クレアチンの抗疲労効果を証明、慢性疲労症候群に応用へ

 米Temple大学は、8月23日、クレアチンの経口摂取により、ヒト筋肉内のミトコンドリアの呼吸が活性化されることをin vivoで示したと発表した。慢性疲労性症候群(CFS)の研究に取り組んできた研究者たちは、今回の発見が、CSFに対する治療法開発に結びつく可能性があると期待している。詳細は、Applied Physiology誌6月号に報告された。
 クレアチンは、薬局で購入できる一般的なサプリメントとして、多くのスポーツ選手に利用されている。摂取により、筋量を増し運動能力を高めることができると考えられている。

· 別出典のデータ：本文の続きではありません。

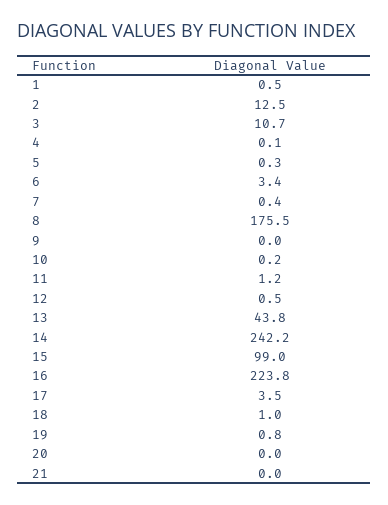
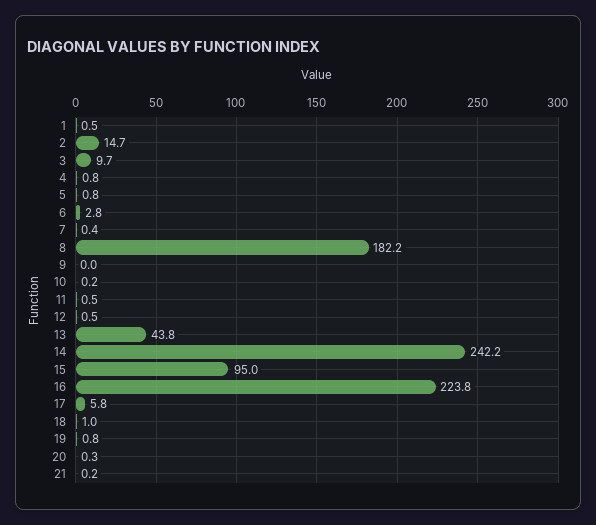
  {
    "1": 0.5,
-   "2": 12.5,
+   "2": 14.7,
-   "3": 10.7,
+   "3": 9.7,
-   "4": 0.1,
+   "4": 0.8,
-   "5": 0.3,
+   "5": 0.8,
-   "6": 3.4,
+   "6": 2.8,
    "7": 0.4,
-   "8": 175.5,
+   "8": 182.2,
    "9": 0,
    "10": 0.2,
-   "11": 1.2,
+   "11": 0.5,
    "12": 0.5,
    "13": 43.8,
    "14": 242.2,
-   "15": 99,
+   "15": 95,
    "16": 223.8,
-   "17": 3.5,
+   "17": 5.8,
    "18": 1,
    "19": 0.8,
-   "20": 0,
+   "20": 0.3,
-   "21": 0
+   "21": 0.2
  }

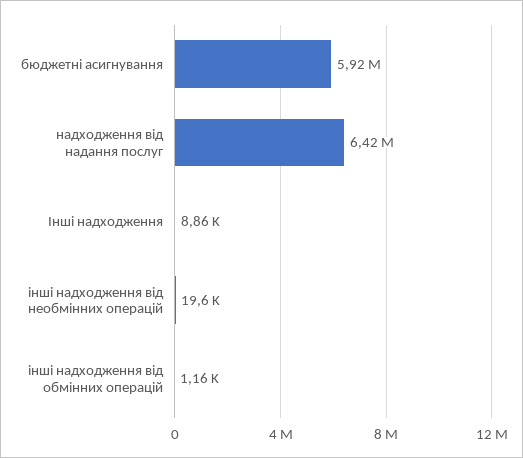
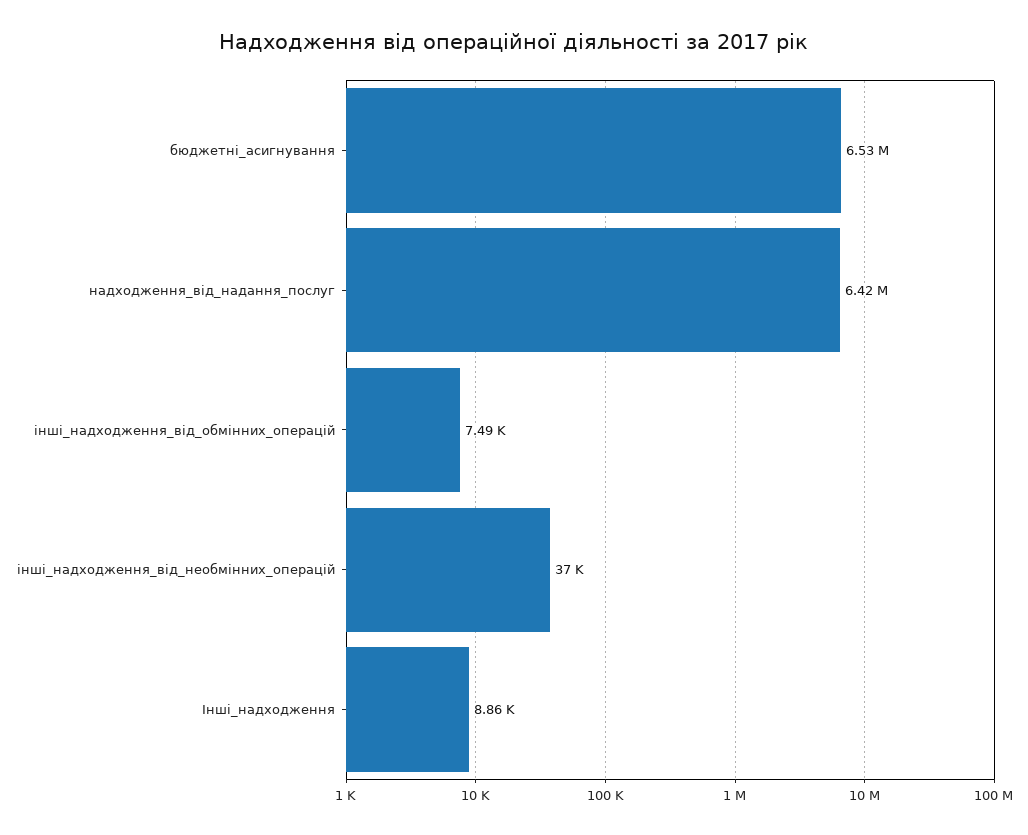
  {
-   "бюджетні асигнування": 5920000,
+   "бюджетні асигнування": 6530000,
    "надходження від надання послуг": 6420000,
    "Інші надходження": 8860,
-   "інші надходження від необмінних операцій": 19600,
+   "інші надходження від необмінних операцій": 37000,
-   "інші надходження від обмінних операцій": 1160
+   "інші надходження від обмінних операцій": 7490
  }

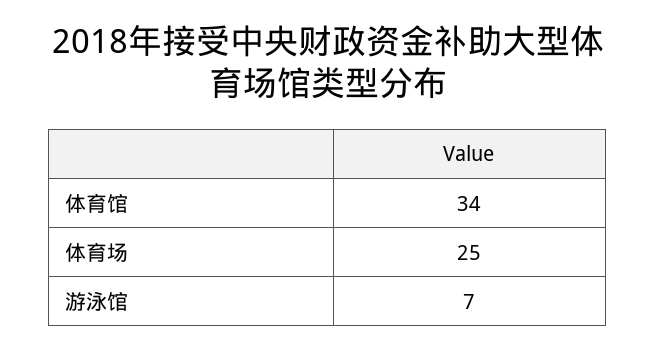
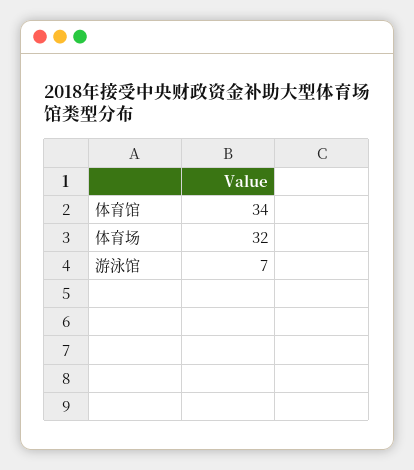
  {
    "体育馆": 34,
-   "体育场": 25,
+   "体育场": 32,
    "游泳馆": 7
  }

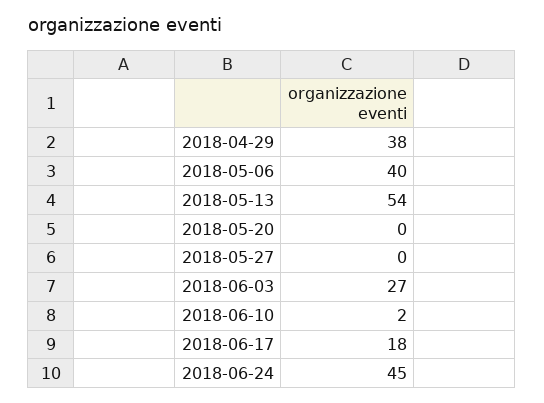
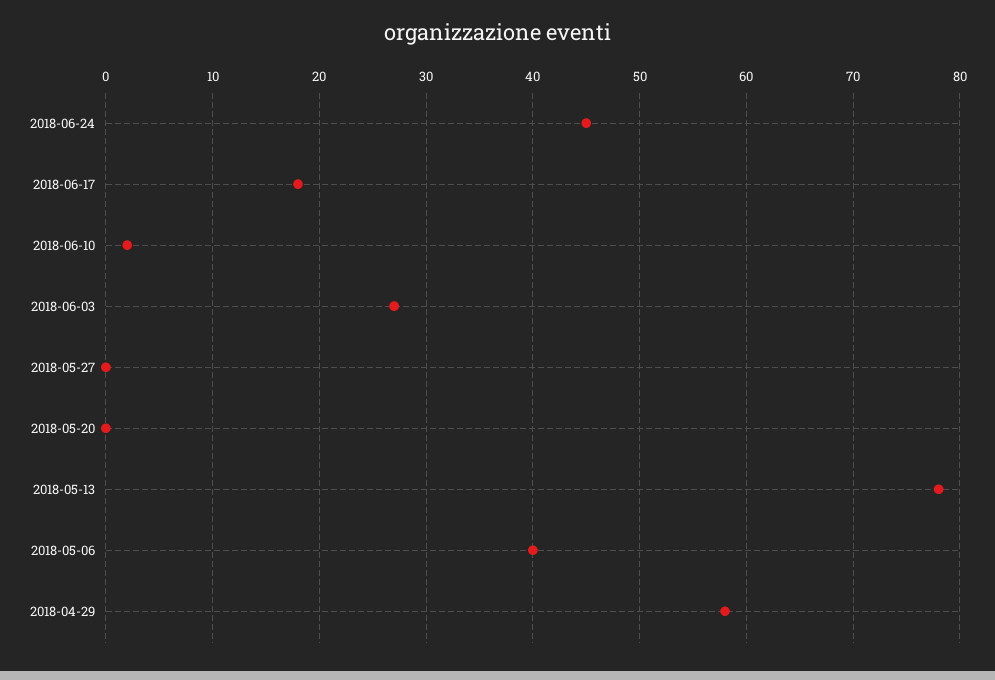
  {
-   "2018-04-29": 38,
+   "2018-04-29": 58,
    "2018-05-06": 40,
-   "2018-05-13": 54,
+   "2018-05-13": 78,
    "2018-05-20": 0,
    "2018-05-27": 0,
    "2018-06-03": 27,
    "2018-06-10": 2,
    "2018-06-17": 18,
    "2018-06-24": 45
  }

論文の筆頭著者で、同大学で作業療法の助教授を務めるSinclair Smith氏らは、クレアチンが、CSF患者に見られる、極度の肉体的および精神的疲労の緩和にも役立つのではないかと考えた。

 今回、同大学と、米陸軍環境医学研究所、米国Brigham and Women’s Hospital、米Harvard大学医学部、米Boston大学、米Sargent健康・リハビリ科学大学の研究者たちは、16人の成人男女に、クレアチンまたは偽薬を経口投与し、運動時と休息時の筋肉における呼吸代謝の速度の変化をMRI技術を用いて評価した。先の実験では、動物とヒトの筋標本を用いて、同様の作用が調べられたが、今回初めて、ヒト体内でこれを評価することに成功した。